Lazy matrix evaluation saves RAM in common analyses
[software
single_cell
stat_ml
]
MatrixLazyEval
is an R package for “lazy evaluation” of matrices, which can help save time and memory by being smarter about common tasks like:
- scaling rows/colums
- shifting rows/columns
- extracting residuals after linear regression
- multiplying matrices
- composing multiple such operations
- performing approximate PCA and SVD’s
See https://github.com/ekernf01/MatrixLazyEval to try it out.
How does it work?
Can you spot the difference between \((Xv) - \mathbf 1(m^Tv)\) and \((X - \mathbf 1 m^T)v\)? In certain realistic situations, the result is more or less the same, but the memory requirements can differ by gigabytes.

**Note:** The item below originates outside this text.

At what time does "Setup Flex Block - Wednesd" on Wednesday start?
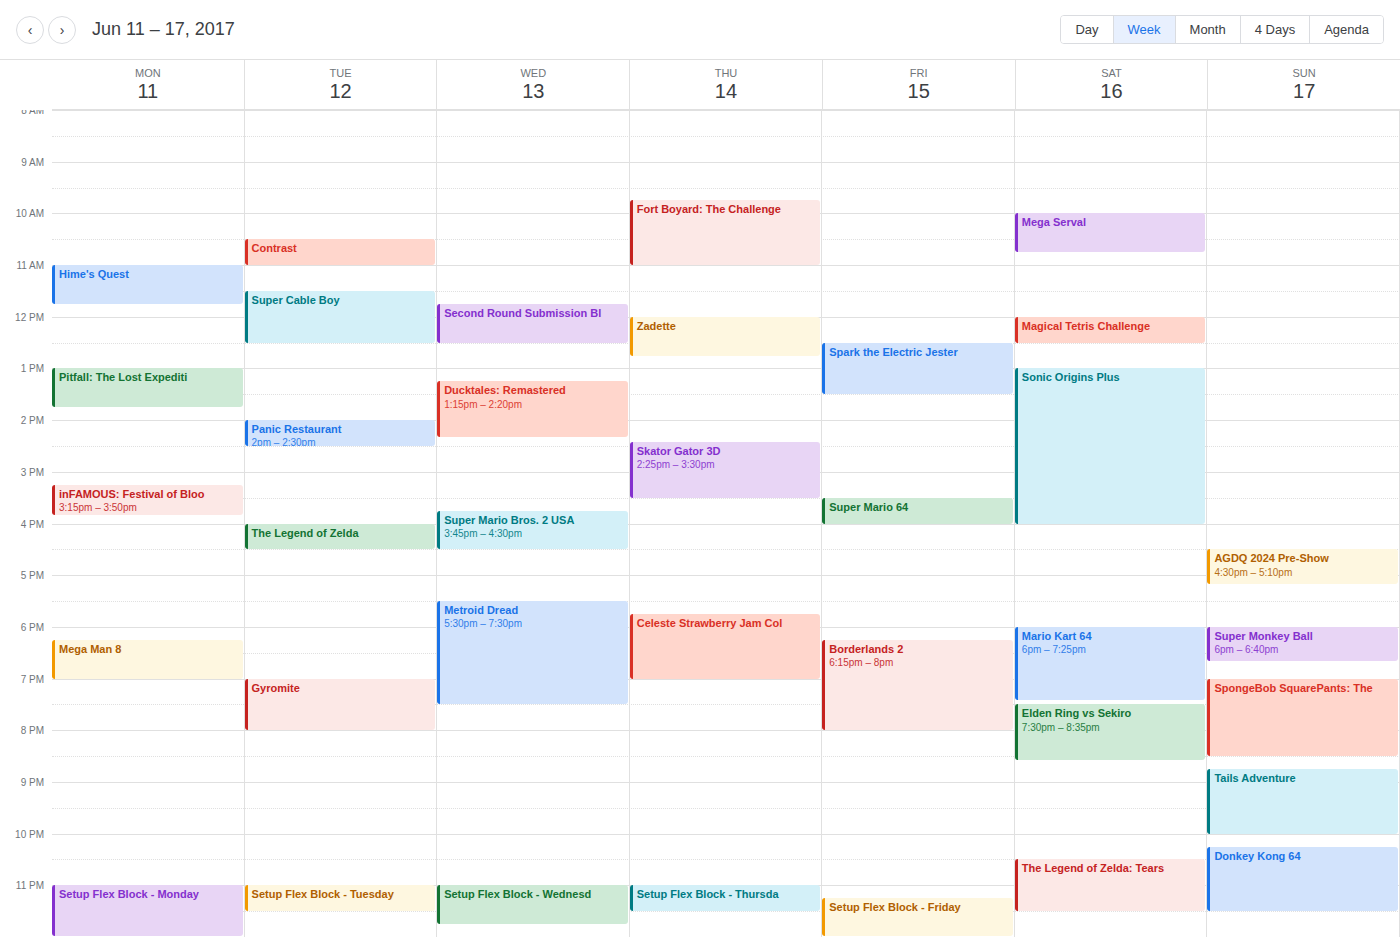
11:00 PMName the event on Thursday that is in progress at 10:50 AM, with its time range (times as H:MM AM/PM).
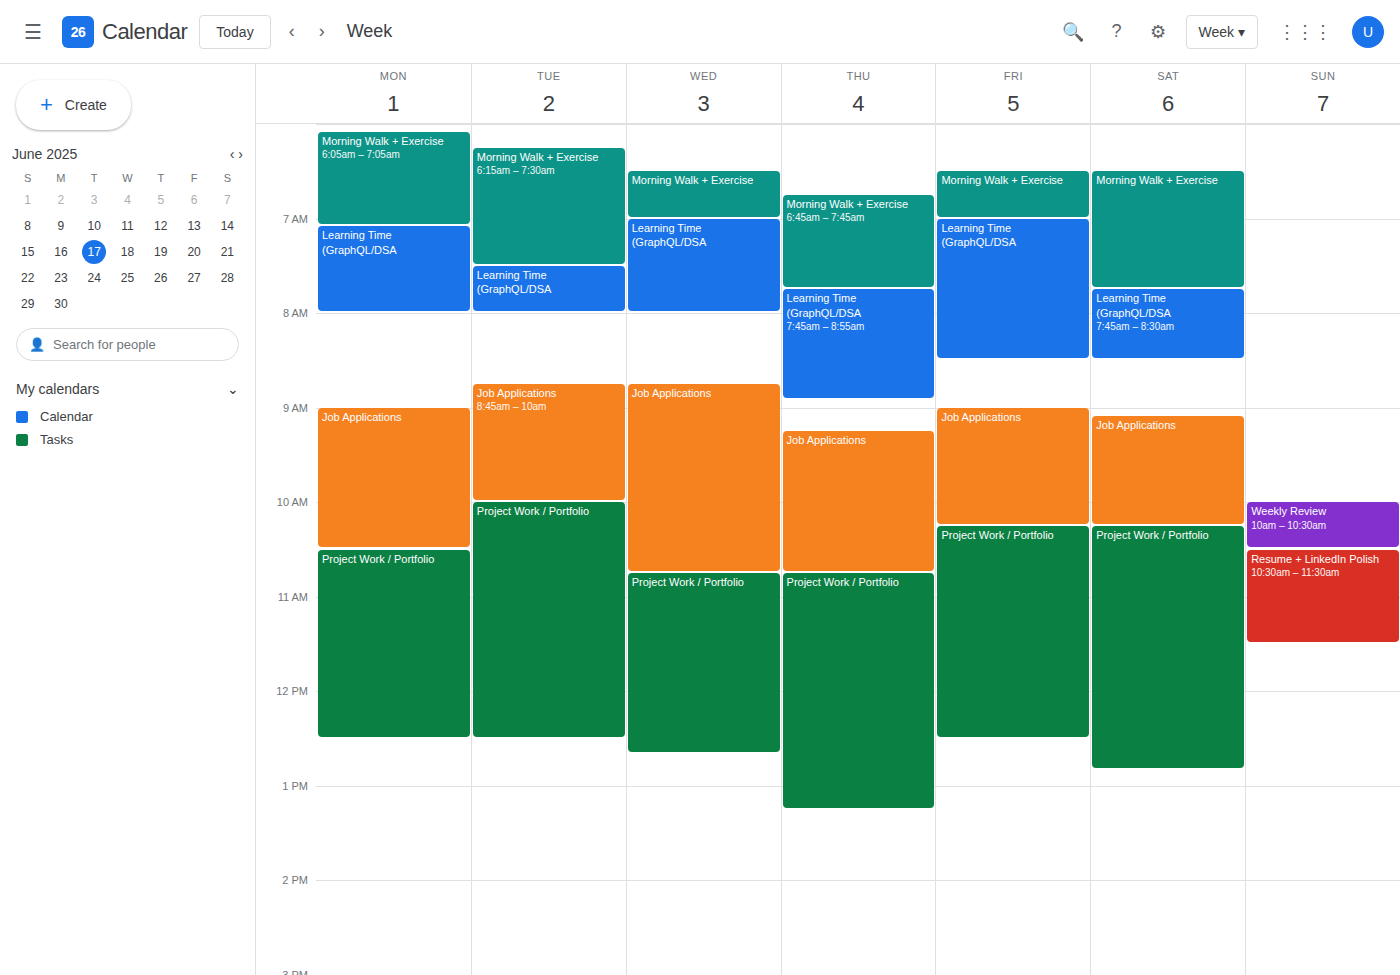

Suppose you have a 60,000 by 30,000 sparse matrix X. You want to center each column of X to form a new matrix Z. Then you want to compute Zv for some vector v. This closely mimics what happens when you run PCA. The first step can be written $Z = X - \mathbf 1 m^T$, where $m$ are the means and $\mathbf 1$ is a column vector of $1’s$. If you center the columns naively, almost none of the zeroes will be preserved. Your matrix will be dense, and it will occupy >14GB of memory (1.8e9 doubles; 8 bytes per double). To avoid this, you can distribute $v$ to avoid ever storing $Z$: compute $(Xv) - \mathbf 1(m^Tv)$, where m is a row vector containing the column means of X. This consumes little memory beyond what is already used to store the data.